Scoping review maps 31 U.S. interventions for opioid use disorder during pregnancy by socioecological level
This scoping review examined 31 intervention studies for opioid use disorder during pregnancy in the United States, published between 2013 and 2023. The review categorized interventions using a socioecological model framework: individual-level (coordinated clinical care models, detoxification/tapering from MOUD, prenatal education), interpersonal-level (clinician education, group therapy), community-level (regional coordination of services), and society-level (policy change impact on MOUD access). No comparator was reported.
The analysis found that 17 studies (55%) focused on individual-level interventions, 6 studies (19%) on interpersonal-level interventions, and 8 studies (26%) on society/community-level interventions. Regarding participant demographics, 14 of the 31 included studies (45%) had over 75% non-Hispanic white participants. The review did not report primary outcomes, secondary outcomes, or follow-up duration.

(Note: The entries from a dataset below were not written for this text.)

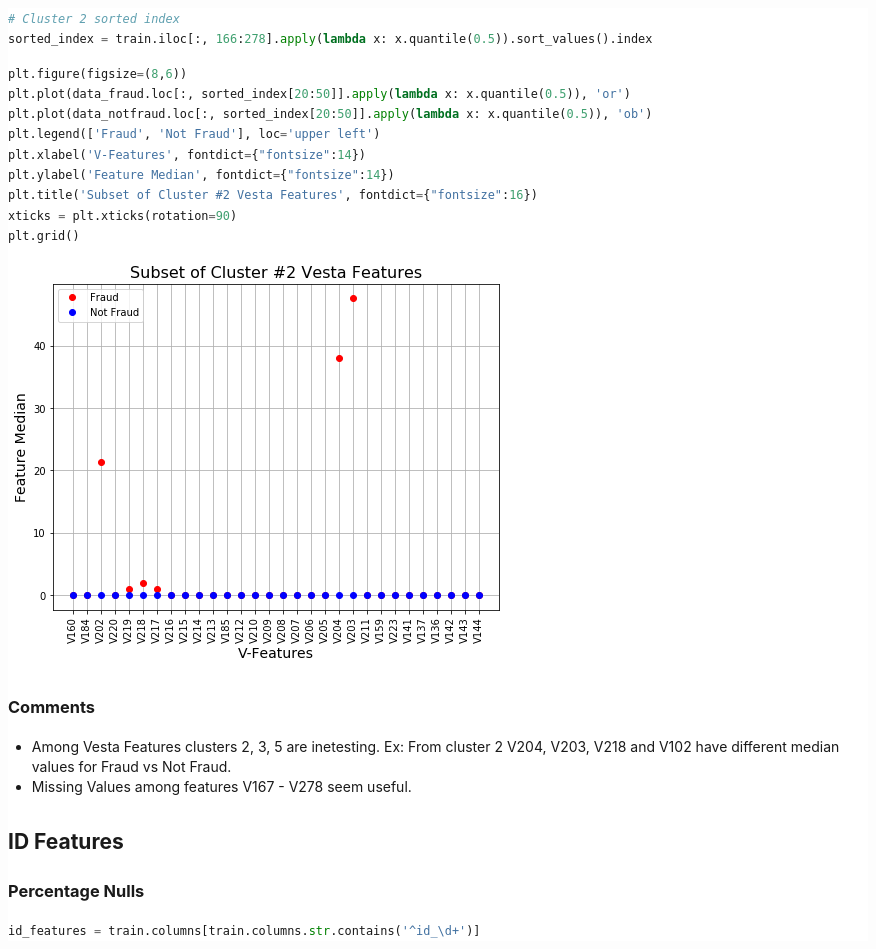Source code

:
```python
# Cluster 2 sorted index
sorted_index = train.iloc[:, 166:278].apply(lambda x: x.quantile(0.5)).sort_values().index
```


```python
plt.figure(figsize=(8,6))
plt.plot(data_fraud.loc[:, sorted_index[20:50]].apply(lambda x: x.quantile(0.5)), 'or')
plt.plot(data_notfraud.loc[:, sorted_index[20:50]].apply(lambda x: x.quantile(0.5)), 'ob')
plt.legend(['Fraud', 'Not Fraud'], loc='upper left')
plt.xlabel('V-Features', fontdict={"fontsize":14})
plt.ylabel('Feature Median', fontdict={"fontsize":14})
plt.title('Subset of Cluster #2 Vesta Features', fontdict={"fontsize":16})
xticks = plt.xticks(rotation=90)
plt.grid()
```


![png](output_56_0.png)


### Comments
- Among Vesta Features clusters 2, 3, 5 are inetesting. Ex: From cluster 2 V204, V203, V218 and V102 have different median values for Fraud vs Not Fraud.
- Missing Values among features V167 - V278 seem useful. 

## ID Features

### Percentage Nulls


```python
id_features = train.columns[train.columns.str.contains('^id_\d+')]
```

Safety and tolerability data were not reported. Limitations were also not reported. The authors suggest that while MOUD access remains crucial, community-based interventions addressing broader social determinants and societal barriers may have the greatest impact on improving maternal health outcomes. However, this is a scoping review that maps and categorizes existing literature; it does not synthesize quantitative effectiveness data or establish causal evidence for any intervention. The review identifies a research gap in interventions for more diverse populations.